This year’s U.S. Presidential Campaign Season is raising questions about the
candidates’ Internet and wireless savviness. However, that national
spotlight also shines on some of wireless’ own weaknesses.
Barack Obama uses multiple wireless devices and is a certifiable BlackBerry addict. John McCain, on the other hand, relies on staffers and his wife Cindy to surf the Web for him. McCain also is on record as saying he feels no need to use e-mail.
Rhonda Wickham
Editor-in-Chief |
Lev Grossman, a writer for Time magazine, recently questioned whether the Presidential candidates’ use or non-use of new technology should raise questions about his ability to lead the country over the next four years.
Grossman rightly pointed out that the Internet has grown to be such an integral part of our society and culture that it’s hard to ignore; the incoming President should have a working knowledge of what it is and use it regularly.
“We are way past the point where we can treat the Internet as if it were some kind of nerd Narnia only tangentially connected to the real world. In the next few years, the President is going to have to make decisions about Internet surveillance, Net neutrality, cyberwarfare, and online privacy, just to name a few issues,” he wrote in a recent column.
You can extend that same argument to wireless as well. But as much as we want our next President to be operationally literate with the Internet and wireless technology, the wireless industry also must hold up its end of the bargain.
BIDEN CALLING
Take a look at Obama’s use of SMS to announce his running mate. It was a brilliant use of grass-roots technology. But we all witnessed the inherent weaknesses that the wireless industry must address as it shifts into mobile marketing mode.
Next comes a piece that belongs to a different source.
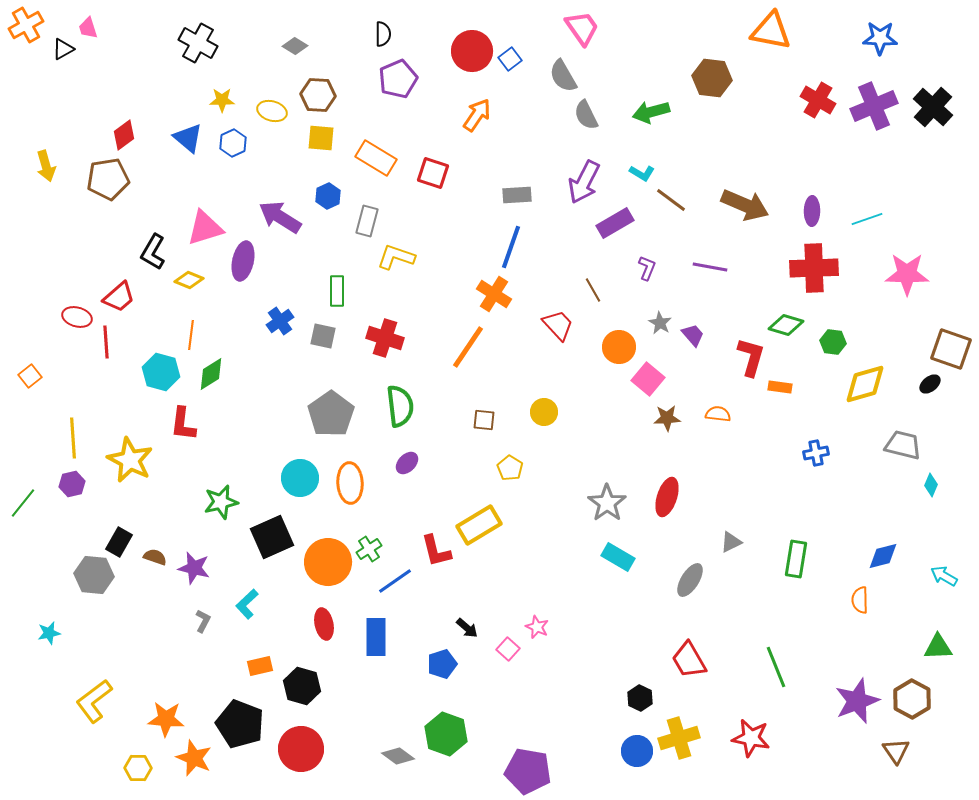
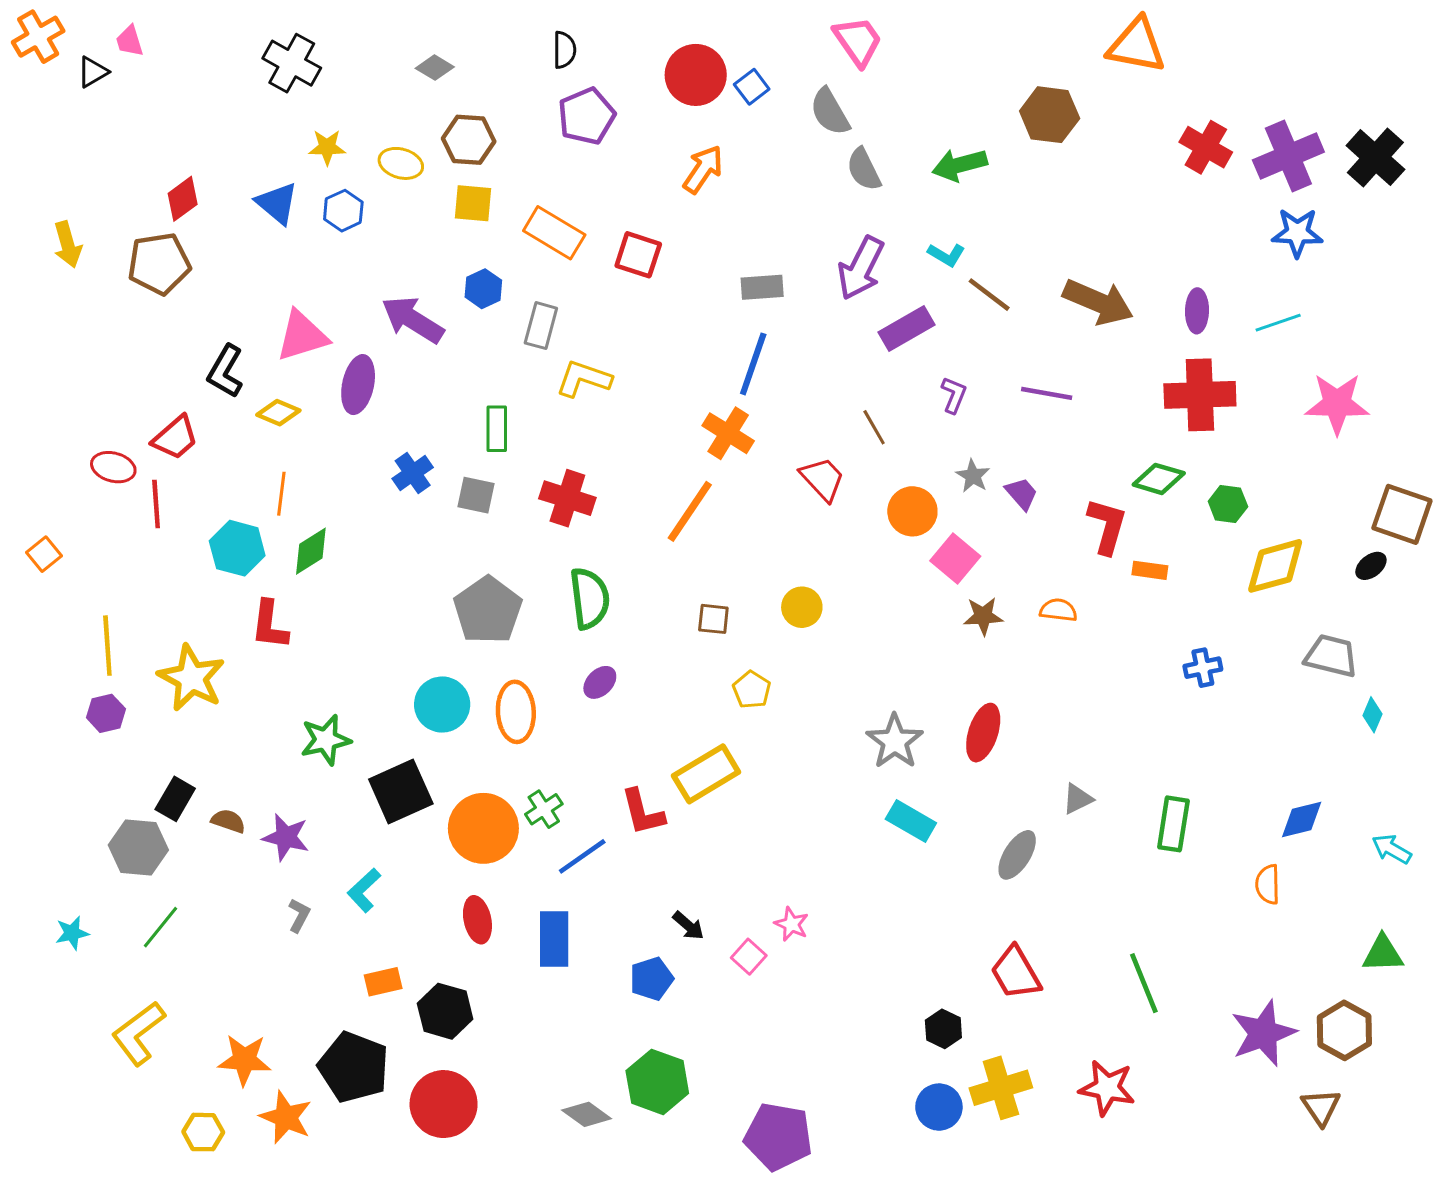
blue star: (880, 38) -> (1297, 233), moved
green line: (23, 503) -> (160, 927), moved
As Andy Seybold points out in his article on page 30, “Some people received Obama’s text message as scheduled; some got it hours later and some did not get it all.”
Would that be acceptable in a mobile marketing campaign?
When I originally reported on Obama’s text campaign for FirstNews last month, I signed up to receive the SMS. Who doesn’t want to be in the first-to-know crowd? I felt completely deflated when I walked into my aunt’s house and she asked, “Did you hear about Biden?”she had seen the TV bulletin an hour earlier.
My disappointment soon turned to anger. I signed up for the text message, knowing full well that the price of that information was giving out my cell phone number and my e-mail address not to a little coffee shop down the street, mind you, but to a major political campaign.
Even though I didn’t receive the text message, I’ve since been bombarded with messages from the Obama camp, including a video clip from Michele Obama and another from Joe Biden. Virtually every day, I’m reminded by the Democratic camp that I didn’t get my SMS.
Is that what mobile marketers want their customers to take away from a new campaign?
Although Nielsen Mobile reported that Obama sent out some 2.9 million messages, Keynote Systems conducted its own tests on the Obama ’08 Campaign short code. From Aug. 13 to Aug. 22, it reported that the campaign achieved consistent availability only slightly more than 50% of the time. According to Shlomi Gian,
Keynote’s director of mobile business development, he doesn’t think you can blame the carrier because it would be highly unlikely that there might be an outage in two cities at the same time.
As of press time, some industry insiders suggested there needed to be more than one aggregator, providing backup or redundancy. But it could have been other factors. For instance, Alykhan Govani, CEO of aggregator MX Telecom North America, said it could also have been carrier downtime, application downtime and system capacity.
Obama’s high-profile campaign should strike a cautionary note for the wireless industry and for its mobile marketing partners. There’s no question that mobile marketing is the next great medium. In order to deliver the efficiency that marketers have come to expect through other media, we will need orders of magnitude improvement in redundancy and assurance of dispatch and receipt.
If a brand launches a similar SMS campaign, it has every reason to expect that all messages will reach the intended recipients. And the wireless industry should be just as confident in the entire process to be able to guarantee it. Without this confidence, the industry could suffer death by a thousand SMS cuts.